I was running to and fro, telling her what had happened and that she needed to come quick to help, but she just sat there with a frown as if she didn’t know who I was or what I was saying. Finally, she reached for my hand and gave it a soft squeeze, and I saw the opened medicine bottle on her night table, the little dribble of dried brown liquid in the corner of her mouth like she wasn’t using a glass to drink it anymore.
“You’ll be fine, Alice,” she said with a voice full of sleep. She was the only one who ever called me by my real name. “You need to learn how to tend to people on the farm, and I’d say now is as good a time as any.” Her finger pointed to her large armoire as if moving her whole hand was too hard. “My medicine box is on the bottom, with old linens you can use for bandages.” She lay back against the pretty white pillows and closed her eyes.
Bobby helped me pull out the box and carry it down to the kitchen, which I hardly recognized. There was blood everywhere—on the table, on the men, on poor Lamar, who was still making those awful sounds. A red smear shaped like a hand was on the middle of the icebox door, a single bloody footprint right in front but facing the wrong way.
“Mama’s not coming,” I said as I began to unroll an old bedsheet. My voice warbled like a baby bird’s, which I figured was better than crying. “I’m not sure what I’m supposed to do with this, but Mama said to bring—”
Daddy put a large hand on my shoulder. “Rufus doesn’t need it now, Sugar.”

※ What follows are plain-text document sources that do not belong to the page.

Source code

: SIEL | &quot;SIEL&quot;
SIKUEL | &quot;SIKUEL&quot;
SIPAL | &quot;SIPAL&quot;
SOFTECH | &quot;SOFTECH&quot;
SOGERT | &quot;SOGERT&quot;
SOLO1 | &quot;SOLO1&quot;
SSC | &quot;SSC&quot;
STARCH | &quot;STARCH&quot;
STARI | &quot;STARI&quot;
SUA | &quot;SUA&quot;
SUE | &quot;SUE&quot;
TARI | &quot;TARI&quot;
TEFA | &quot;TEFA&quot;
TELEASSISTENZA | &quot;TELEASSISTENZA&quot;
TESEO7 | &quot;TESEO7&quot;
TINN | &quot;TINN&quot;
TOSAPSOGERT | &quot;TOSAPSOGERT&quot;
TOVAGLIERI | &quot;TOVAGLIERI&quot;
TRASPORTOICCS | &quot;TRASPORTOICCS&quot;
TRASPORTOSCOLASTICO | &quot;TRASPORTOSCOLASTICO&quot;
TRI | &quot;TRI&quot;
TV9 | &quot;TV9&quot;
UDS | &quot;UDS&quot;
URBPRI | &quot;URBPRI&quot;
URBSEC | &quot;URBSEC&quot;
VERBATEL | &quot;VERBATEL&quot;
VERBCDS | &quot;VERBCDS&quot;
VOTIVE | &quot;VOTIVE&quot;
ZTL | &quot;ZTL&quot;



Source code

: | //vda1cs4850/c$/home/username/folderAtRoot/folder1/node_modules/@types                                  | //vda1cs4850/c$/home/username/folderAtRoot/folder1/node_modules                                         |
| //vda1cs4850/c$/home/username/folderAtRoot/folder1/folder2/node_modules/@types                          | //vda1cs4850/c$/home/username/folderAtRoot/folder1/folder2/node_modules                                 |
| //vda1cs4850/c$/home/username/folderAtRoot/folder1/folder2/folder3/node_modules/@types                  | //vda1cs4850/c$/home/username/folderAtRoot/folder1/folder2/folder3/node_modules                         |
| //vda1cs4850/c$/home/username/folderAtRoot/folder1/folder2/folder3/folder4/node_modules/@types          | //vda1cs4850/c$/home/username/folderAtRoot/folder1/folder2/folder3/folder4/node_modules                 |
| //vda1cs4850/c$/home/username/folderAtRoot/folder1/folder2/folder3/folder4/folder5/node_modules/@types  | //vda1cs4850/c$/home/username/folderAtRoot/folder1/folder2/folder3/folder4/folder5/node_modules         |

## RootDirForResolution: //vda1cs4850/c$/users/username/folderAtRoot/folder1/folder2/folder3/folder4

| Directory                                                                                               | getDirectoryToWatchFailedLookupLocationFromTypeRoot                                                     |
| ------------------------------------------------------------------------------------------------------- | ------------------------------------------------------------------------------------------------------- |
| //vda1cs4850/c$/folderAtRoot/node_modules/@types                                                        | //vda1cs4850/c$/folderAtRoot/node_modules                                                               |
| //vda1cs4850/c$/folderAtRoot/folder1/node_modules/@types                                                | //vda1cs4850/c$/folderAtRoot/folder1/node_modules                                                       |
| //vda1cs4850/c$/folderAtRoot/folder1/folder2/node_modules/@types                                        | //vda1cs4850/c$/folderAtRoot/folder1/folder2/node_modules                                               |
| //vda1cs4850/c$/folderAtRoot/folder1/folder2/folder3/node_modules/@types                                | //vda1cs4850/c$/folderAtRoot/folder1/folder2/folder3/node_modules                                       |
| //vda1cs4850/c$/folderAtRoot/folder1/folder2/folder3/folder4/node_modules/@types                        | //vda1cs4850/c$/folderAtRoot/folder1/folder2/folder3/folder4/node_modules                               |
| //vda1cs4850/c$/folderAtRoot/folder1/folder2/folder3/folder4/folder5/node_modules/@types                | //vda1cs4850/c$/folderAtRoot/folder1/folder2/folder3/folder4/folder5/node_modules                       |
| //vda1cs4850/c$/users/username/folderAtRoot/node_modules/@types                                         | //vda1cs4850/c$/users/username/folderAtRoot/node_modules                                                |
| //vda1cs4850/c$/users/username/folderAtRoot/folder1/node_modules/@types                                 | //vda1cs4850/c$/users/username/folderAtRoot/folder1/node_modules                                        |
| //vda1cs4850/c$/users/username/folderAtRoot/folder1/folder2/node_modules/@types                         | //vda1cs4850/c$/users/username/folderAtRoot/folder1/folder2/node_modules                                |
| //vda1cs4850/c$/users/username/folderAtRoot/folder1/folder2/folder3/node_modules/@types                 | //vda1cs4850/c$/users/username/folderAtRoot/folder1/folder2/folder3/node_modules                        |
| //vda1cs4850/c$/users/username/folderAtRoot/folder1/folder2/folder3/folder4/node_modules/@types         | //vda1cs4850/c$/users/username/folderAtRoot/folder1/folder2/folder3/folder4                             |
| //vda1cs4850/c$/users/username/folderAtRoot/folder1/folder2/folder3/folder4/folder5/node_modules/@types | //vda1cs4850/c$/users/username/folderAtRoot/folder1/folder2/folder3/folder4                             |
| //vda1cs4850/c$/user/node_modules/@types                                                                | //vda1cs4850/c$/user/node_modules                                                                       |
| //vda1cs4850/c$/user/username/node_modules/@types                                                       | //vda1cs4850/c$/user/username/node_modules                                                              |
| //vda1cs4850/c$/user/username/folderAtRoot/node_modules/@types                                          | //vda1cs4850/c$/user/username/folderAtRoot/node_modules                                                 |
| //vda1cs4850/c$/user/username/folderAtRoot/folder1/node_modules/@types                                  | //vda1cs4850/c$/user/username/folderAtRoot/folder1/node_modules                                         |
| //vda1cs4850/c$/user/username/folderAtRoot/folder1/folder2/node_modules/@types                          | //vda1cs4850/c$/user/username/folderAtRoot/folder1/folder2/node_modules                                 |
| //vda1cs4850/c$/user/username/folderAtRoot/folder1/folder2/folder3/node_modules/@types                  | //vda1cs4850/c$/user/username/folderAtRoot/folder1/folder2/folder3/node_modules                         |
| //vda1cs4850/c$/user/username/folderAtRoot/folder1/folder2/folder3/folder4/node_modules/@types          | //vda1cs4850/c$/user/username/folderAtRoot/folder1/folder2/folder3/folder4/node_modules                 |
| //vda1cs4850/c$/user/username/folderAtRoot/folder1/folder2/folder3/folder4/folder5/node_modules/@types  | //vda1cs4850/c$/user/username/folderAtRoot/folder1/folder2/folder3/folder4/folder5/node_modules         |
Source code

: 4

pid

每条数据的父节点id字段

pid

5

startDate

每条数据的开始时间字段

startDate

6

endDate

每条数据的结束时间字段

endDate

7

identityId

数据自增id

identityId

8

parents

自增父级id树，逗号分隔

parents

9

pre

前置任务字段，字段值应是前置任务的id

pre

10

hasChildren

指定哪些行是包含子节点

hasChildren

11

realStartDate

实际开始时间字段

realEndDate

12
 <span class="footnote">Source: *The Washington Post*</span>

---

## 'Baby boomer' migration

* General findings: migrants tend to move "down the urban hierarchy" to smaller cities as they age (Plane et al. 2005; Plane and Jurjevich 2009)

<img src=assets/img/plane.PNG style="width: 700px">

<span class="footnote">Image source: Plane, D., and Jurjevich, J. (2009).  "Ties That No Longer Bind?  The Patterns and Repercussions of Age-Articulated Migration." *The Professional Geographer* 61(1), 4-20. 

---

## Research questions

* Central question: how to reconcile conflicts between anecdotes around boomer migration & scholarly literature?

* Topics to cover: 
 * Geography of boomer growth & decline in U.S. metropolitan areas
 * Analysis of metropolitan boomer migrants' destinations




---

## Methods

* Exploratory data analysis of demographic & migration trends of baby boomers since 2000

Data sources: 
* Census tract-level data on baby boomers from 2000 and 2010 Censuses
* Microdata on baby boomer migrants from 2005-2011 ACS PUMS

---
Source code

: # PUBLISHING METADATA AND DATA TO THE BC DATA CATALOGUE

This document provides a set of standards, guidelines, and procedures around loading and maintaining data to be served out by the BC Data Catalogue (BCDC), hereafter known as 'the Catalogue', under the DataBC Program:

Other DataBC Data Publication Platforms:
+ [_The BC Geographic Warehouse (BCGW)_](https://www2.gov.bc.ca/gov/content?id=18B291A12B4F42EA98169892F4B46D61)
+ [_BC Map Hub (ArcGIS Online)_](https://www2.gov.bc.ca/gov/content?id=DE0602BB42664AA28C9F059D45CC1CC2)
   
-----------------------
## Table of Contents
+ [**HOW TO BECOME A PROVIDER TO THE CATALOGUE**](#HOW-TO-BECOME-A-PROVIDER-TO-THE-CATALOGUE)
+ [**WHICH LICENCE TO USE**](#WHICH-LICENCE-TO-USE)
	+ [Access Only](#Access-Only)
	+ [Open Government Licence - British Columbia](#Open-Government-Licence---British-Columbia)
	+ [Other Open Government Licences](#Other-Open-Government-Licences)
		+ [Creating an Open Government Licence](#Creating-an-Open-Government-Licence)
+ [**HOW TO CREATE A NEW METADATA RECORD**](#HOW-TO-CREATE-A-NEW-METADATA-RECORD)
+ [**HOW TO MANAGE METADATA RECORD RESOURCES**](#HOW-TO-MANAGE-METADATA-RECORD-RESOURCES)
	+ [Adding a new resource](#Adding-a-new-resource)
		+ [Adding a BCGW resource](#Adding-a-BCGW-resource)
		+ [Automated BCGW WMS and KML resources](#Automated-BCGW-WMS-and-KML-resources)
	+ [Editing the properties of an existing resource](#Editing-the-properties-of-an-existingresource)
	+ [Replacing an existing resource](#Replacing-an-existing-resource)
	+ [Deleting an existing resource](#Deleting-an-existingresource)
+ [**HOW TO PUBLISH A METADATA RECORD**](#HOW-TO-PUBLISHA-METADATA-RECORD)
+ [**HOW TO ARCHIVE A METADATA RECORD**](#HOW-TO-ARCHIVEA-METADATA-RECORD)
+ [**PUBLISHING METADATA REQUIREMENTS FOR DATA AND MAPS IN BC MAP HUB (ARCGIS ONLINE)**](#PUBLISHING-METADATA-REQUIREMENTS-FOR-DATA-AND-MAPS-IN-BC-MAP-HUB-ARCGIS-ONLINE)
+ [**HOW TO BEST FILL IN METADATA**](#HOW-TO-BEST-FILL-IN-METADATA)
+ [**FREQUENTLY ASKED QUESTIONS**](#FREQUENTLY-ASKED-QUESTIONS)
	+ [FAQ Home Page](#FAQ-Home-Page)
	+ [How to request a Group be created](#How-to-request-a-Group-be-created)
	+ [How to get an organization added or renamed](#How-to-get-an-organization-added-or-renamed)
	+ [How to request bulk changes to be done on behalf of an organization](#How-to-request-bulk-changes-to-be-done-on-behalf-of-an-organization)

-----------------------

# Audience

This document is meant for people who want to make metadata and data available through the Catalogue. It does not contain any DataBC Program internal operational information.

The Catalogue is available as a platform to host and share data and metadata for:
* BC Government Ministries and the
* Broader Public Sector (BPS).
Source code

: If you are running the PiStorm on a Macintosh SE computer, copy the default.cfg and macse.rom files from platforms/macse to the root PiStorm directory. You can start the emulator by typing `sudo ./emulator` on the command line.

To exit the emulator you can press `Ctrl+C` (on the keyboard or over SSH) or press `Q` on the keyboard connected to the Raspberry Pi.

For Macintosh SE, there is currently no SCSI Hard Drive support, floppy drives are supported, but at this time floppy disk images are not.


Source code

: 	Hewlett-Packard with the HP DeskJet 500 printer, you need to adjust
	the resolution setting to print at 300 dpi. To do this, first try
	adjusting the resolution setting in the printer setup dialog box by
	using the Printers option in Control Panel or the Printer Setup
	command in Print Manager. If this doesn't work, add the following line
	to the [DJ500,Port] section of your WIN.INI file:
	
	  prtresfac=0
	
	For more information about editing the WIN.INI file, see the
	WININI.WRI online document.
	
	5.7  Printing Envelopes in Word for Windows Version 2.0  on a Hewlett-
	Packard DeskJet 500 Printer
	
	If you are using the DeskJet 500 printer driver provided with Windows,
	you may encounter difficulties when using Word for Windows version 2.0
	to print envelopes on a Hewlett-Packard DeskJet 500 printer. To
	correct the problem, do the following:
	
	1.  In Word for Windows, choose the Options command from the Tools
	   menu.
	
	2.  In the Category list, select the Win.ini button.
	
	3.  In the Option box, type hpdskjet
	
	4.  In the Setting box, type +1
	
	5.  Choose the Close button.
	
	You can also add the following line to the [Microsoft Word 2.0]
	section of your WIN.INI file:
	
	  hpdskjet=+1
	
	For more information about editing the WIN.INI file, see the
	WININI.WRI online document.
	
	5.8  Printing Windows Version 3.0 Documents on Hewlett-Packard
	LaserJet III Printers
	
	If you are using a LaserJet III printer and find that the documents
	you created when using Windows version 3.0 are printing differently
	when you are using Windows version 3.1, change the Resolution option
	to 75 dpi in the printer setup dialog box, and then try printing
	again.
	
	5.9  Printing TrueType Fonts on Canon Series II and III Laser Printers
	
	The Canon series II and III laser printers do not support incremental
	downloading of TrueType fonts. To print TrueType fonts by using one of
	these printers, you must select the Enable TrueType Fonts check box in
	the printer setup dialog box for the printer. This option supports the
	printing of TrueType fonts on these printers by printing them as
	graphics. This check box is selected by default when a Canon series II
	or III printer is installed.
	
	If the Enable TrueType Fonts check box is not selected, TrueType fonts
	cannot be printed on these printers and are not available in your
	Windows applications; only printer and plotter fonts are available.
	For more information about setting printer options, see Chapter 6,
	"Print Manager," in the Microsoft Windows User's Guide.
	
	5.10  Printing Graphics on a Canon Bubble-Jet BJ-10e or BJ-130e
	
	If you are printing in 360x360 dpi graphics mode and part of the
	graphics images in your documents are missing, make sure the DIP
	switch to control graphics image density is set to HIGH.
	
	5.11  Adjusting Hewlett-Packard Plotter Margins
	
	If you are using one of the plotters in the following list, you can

“But he’s hurt. It was the pitchfork. He—”
“I know. But it’s too late. He’s already gone.”
I blinked up at him and then at the table. Lamar had stopped crying and was holding his daddy’s hand like he wanted to go wherever Rufus had gone. Blood puddles slowly tiptoed to the edge of the table before falling over the edge in tiny drips. It was so quiet in the kitchen that each drop on the floor sounded like a shout.
“It was an accident.” Harry stood in the doorway, his face whiter than a cotton boll. There was vomit on his shirt and I could smell the moonshine, but nothing was stronger than the smell of copper that covered my mouth and tongue.
“It was an accident,” Harry said again, as if saying it again would make it true. His eyes met mine and I knew he was sending me a warning.
I looked over at Lamar, because he’d been there, too, and seen what I’d seen. His eyes were red and his face wet with tears, but all he did was give a little shake of his head, then turn away, studying hard at his daddy’s hand like he was praying for it to move again.
Daddy looked at Harry, then back at me, his cheeks heavy, and he seemed a lot older than when I’d seen him that morning at the breakfast table. “It was a sad and tragic accident,” he said to the back of Lamar’s head.
I looked at the faces around me, trying to understand something I couldn’t. I didn’t know much, but there were two things I knew for sure right then and there: that truth was as sticky as molasses, and I was never going to be a little girl again. That part of my life had ended the minute Rufus had decided to go to the barn to see if he could help.
I ran from the kitchen, my elbow knocking the tadpole jar from the edge of the counter as I left, the sound of shattering glass following me out the door.